**Task prompt:**
Only the lines that hold "WebSocketHandler" should be in the answer, each copied from the data below.

**Given data:**
# # # # #

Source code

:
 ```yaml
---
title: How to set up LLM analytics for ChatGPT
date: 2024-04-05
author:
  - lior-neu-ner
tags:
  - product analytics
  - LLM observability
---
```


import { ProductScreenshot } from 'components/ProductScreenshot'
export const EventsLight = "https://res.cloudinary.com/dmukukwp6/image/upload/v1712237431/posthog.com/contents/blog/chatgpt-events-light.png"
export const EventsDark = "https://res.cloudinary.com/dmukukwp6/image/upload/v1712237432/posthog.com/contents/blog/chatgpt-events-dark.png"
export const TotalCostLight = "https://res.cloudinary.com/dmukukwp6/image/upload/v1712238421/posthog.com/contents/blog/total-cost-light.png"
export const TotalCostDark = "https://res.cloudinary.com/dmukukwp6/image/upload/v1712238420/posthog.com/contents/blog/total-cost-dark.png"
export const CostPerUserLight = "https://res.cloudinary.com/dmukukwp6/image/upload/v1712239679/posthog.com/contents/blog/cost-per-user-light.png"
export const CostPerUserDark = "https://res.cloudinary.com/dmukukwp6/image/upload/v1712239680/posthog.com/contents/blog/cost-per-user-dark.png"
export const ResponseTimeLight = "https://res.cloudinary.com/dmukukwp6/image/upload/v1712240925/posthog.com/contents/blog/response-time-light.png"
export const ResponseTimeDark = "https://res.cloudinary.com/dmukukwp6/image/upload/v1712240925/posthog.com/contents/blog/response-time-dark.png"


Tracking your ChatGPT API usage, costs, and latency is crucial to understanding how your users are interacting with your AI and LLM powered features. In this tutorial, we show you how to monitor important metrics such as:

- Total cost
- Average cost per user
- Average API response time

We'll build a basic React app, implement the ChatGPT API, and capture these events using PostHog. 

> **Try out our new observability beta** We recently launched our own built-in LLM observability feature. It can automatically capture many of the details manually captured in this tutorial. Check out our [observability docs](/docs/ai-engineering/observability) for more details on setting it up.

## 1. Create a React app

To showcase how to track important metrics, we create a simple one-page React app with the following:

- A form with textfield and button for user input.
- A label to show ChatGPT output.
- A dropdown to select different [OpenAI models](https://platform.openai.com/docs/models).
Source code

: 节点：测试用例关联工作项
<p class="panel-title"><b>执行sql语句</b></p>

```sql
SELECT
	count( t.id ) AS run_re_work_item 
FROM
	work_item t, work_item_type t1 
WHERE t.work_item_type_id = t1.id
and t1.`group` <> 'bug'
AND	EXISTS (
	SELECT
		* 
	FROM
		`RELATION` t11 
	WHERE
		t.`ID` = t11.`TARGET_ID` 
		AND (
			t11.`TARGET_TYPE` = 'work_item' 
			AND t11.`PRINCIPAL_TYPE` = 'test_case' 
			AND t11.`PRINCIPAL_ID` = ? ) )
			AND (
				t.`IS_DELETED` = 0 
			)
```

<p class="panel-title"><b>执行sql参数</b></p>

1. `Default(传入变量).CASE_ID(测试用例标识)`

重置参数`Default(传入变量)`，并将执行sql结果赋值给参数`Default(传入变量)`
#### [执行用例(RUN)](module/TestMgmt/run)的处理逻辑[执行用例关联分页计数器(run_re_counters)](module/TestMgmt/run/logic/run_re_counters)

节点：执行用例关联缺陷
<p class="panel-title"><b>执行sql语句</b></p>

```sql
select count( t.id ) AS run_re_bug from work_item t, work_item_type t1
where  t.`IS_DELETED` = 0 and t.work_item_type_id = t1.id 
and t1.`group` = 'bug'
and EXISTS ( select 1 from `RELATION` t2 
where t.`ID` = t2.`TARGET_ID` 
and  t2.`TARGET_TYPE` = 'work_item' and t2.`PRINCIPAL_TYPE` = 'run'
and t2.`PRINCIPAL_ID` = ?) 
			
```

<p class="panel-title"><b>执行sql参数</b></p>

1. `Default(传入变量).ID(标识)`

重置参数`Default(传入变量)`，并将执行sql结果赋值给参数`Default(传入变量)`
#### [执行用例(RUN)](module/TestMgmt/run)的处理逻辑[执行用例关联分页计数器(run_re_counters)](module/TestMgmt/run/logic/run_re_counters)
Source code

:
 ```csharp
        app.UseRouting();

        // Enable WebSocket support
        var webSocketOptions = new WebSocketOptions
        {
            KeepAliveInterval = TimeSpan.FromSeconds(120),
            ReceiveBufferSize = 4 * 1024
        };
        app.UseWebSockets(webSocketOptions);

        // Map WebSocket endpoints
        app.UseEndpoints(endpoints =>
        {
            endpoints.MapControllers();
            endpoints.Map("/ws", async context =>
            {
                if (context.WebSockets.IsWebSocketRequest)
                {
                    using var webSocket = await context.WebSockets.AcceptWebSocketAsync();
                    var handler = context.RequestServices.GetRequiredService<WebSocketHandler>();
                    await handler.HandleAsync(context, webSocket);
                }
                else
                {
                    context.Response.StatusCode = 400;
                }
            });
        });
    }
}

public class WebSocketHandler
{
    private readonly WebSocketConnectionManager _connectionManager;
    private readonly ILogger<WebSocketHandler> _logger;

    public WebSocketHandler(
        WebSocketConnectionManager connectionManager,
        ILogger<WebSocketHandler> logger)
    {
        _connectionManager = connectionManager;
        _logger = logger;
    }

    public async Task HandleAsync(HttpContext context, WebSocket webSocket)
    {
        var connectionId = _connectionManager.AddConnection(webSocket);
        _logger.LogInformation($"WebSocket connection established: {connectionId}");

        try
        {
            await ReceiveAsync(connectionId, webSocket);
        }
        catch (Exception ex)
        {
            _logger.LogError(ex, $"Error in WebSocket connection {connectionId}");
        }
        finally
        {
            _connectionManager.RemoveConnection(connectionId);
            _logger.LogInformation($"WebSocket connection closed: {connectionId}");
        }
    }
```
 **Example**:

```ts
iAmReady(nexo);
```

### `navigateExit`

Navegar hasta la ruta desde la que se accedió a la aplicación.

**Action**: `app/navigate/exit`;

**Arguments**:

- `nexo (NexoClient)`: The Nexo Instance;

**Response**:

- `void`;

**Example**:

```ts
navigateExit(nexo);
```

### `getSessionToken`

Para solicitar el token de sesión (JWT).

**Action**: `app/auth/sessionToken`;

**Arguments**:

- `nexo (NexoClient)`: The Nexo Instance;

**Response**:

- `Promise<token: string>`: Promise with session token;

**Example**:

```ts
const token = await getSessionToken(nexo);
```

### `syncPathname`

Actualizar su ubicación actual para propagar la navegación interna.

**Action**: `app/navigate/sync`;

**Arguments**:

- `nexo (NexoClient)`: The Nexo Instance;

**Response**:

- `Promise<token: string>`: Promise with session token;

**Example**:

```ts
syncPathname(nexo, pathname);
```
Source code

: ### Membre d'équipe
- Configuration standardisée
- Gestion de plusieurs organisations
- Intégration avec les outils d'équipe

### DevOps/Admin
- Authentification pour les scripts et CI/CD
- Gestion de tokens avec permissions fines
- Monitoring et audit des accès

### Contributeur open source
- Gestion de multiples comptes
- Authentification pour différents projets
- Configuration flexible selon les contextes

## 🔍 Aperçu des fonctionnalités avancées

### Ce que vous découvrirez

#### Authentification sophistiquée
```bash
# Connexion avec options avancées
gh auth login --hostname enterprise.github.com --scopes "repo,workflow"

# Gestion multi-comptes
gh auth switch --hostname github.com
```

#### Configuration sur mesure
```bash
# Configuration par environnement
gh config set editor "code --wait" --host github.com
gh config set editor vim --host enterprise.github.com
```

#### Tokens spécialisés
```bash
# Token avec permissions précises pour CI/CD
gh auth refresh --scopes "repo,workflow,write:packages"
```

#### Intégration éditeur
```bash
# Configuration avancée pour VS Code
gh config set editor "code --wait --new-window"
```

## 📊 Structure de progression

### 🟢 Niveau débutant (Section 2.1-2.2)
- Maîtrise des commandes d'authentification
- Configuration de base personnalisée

# # # # #

**Completed exercise:**
                    var handler = context.RequestServices.GetRequiredService<WebSocketHandler>();
public class WebSocketHandler
    private readonly ILogger<WebSocketHandler> _logger;
    public WebSocketHandler(
        ILogger<WebSocketHandler> logger)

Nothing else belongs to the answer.